Nothing particularly new about that,.. you could also "lap" the crystal in jewelers rouge to change the freq.
Or better yet, teach him how to repair/mod it and he will NEVER EVER need to buy a newer, hypster, fancier one (maybe).
I think that's a little silly.
You might as well predict that we'll have computers to send morse code for us with fixed dits and dahs.
Ham radio, like other hobbies, is what you make of it. I am not a dot com billionaire or a captain of industry, nor do I spend a huge amount of money on my station. During the last 33 years since I got my first license, I've purchased two new transceivers and two new amps. I don't have a tower or a big beam antenna. I use wire antennas that I make out of scrap US Army communications wire.

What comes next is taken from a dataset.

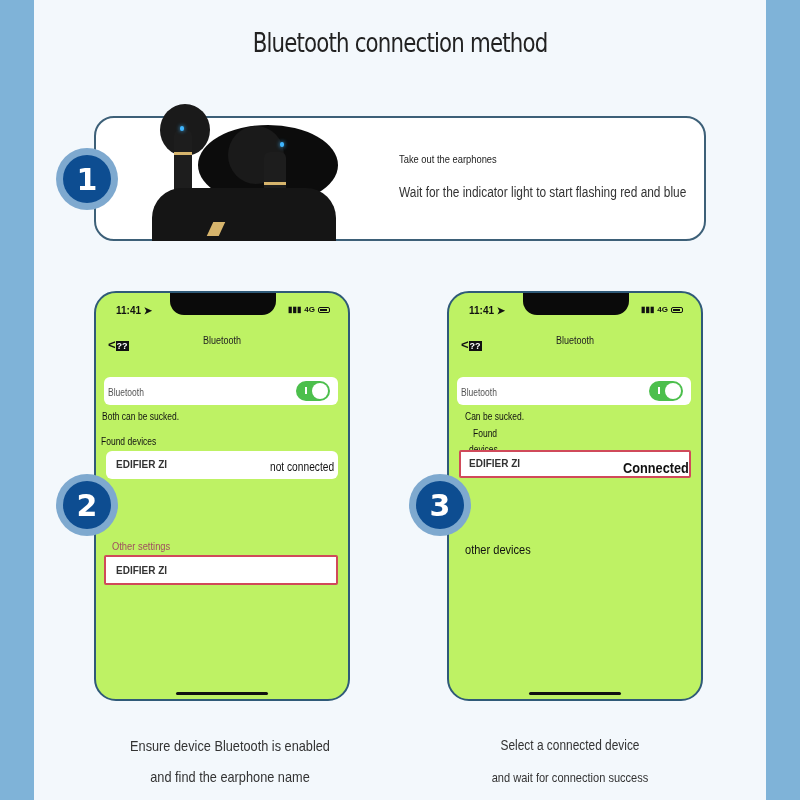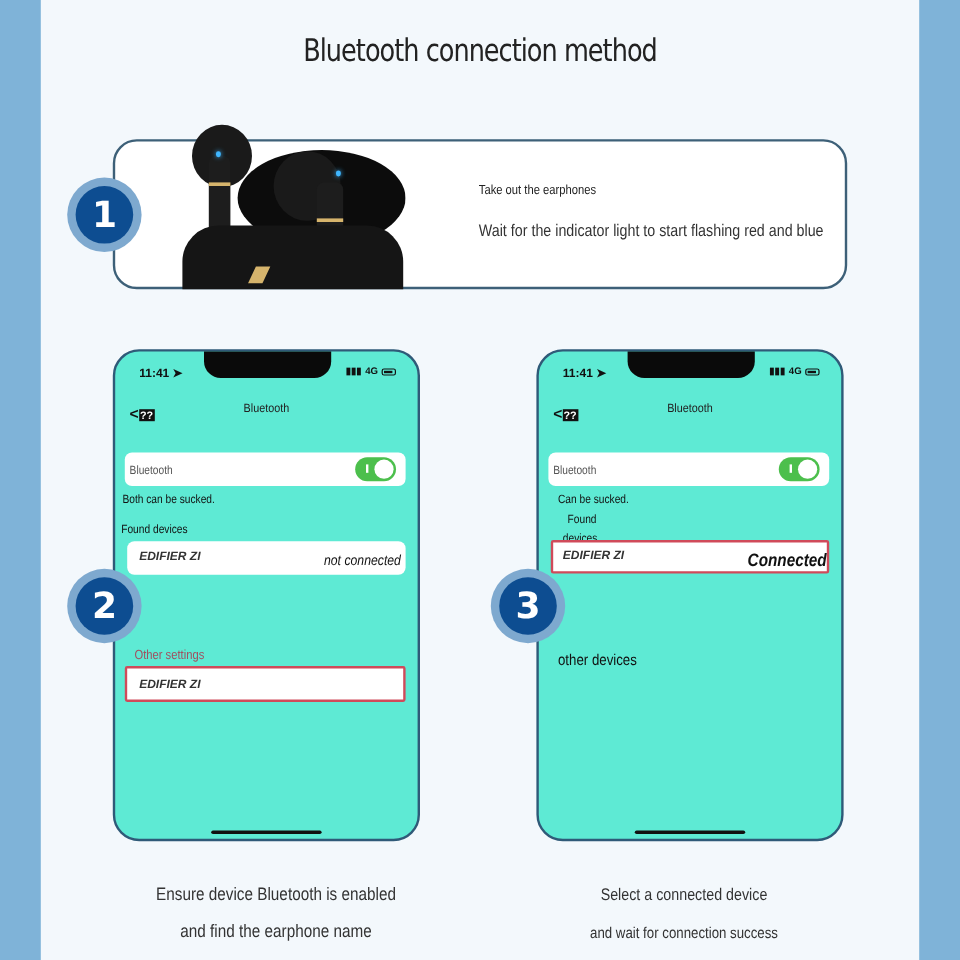"11:41 ➤" .phone { background: #5eead4 -> #bef264 }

So, just doing the old fashioned, back of the envelope calculations, lets say that I spent roughly $10,000 in radio gear over the last 33 years. Averaging that out gives me about $0.83 per day spent on my hobby over the decades. That is actually going to be a much smaller number because I've been generous with the $10k number. The actual number is somewhere between $8k - $10k spread over 33 years.
If had been more frugal and only purchased used equipment, that calculation would have resulted in a much, much lower number.

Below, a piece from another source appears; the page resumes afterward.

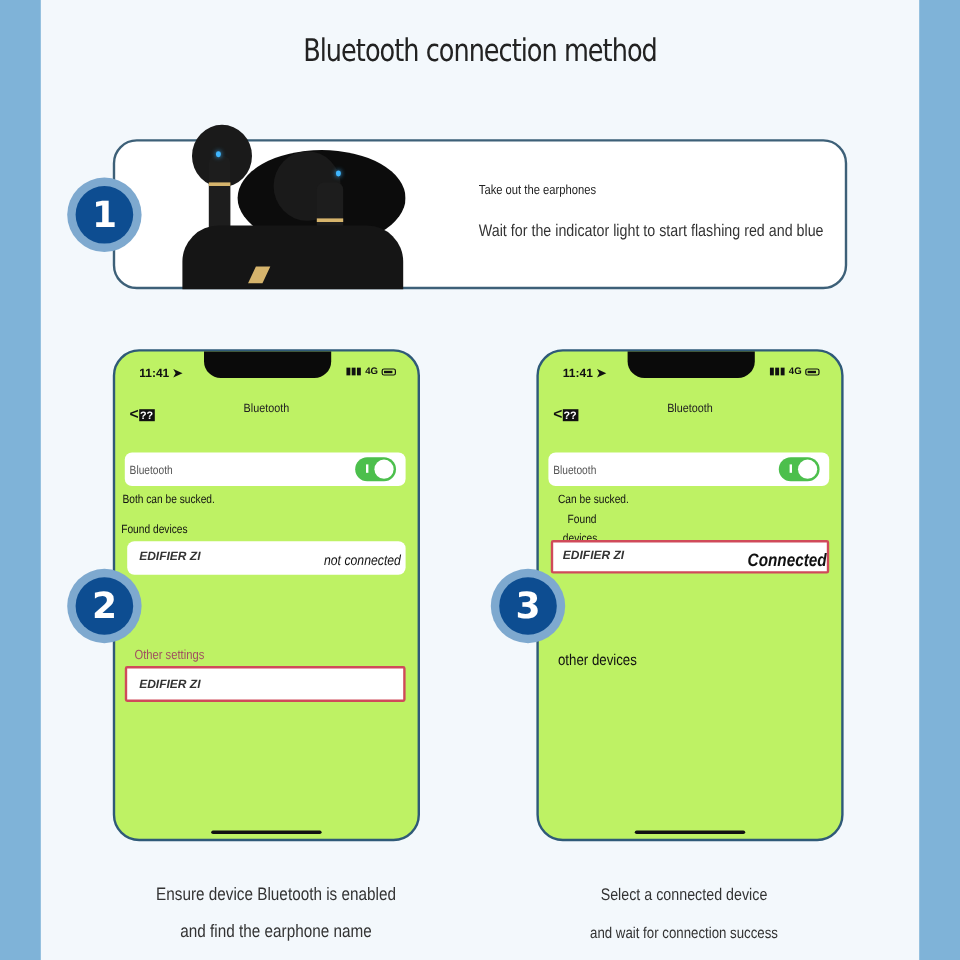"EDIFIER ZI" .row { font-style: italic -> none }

It's just like anything else in life: there's always going to be another person with a bigger car, boat, RV, or whatever than you, so why waste time envying the other fellow's hobby expenses? It's great that you found your niche, please don't denigrate my niche simply because its different than yours.
But you knew that already, right?
The only things I've bought new were a FT227R in the late 1970s, an FT290R in the '80s, a power supply in 2006, some cheap car speaker wire to make a dipole, a base for a secondhand Terlin Outbacker, & a little Quansheng 2m handheld radio (HT).
Everything else was secondhand, apart from conumables like solder, connectors & the like.
I've still had a lot of fun out of ham radio.
The guys with the fancy radios & big antennas make it easier for me to work them!
HF can get expensive...if you let it. I have had an entry level radio, wire antennas and no amps the entire time I have been licensed and have had a blast making contacts.
Would I like to have towers, beams, amps and the most expensive rig money can buy, hell yes, but I found that with some patience and attention to detail I can get my humble station to make the trips and believe me, if I can anyone can, as I have zero electronics background or expertise other than what I studied and learned to get my tickets.
And I am still learning.
Why assume that this is necessarily a bad thing? Ham radio is not for everyone. If someone can't gin up enough interest in the hobby to pass a simple test, then they should probably find something else that holds more interest for them.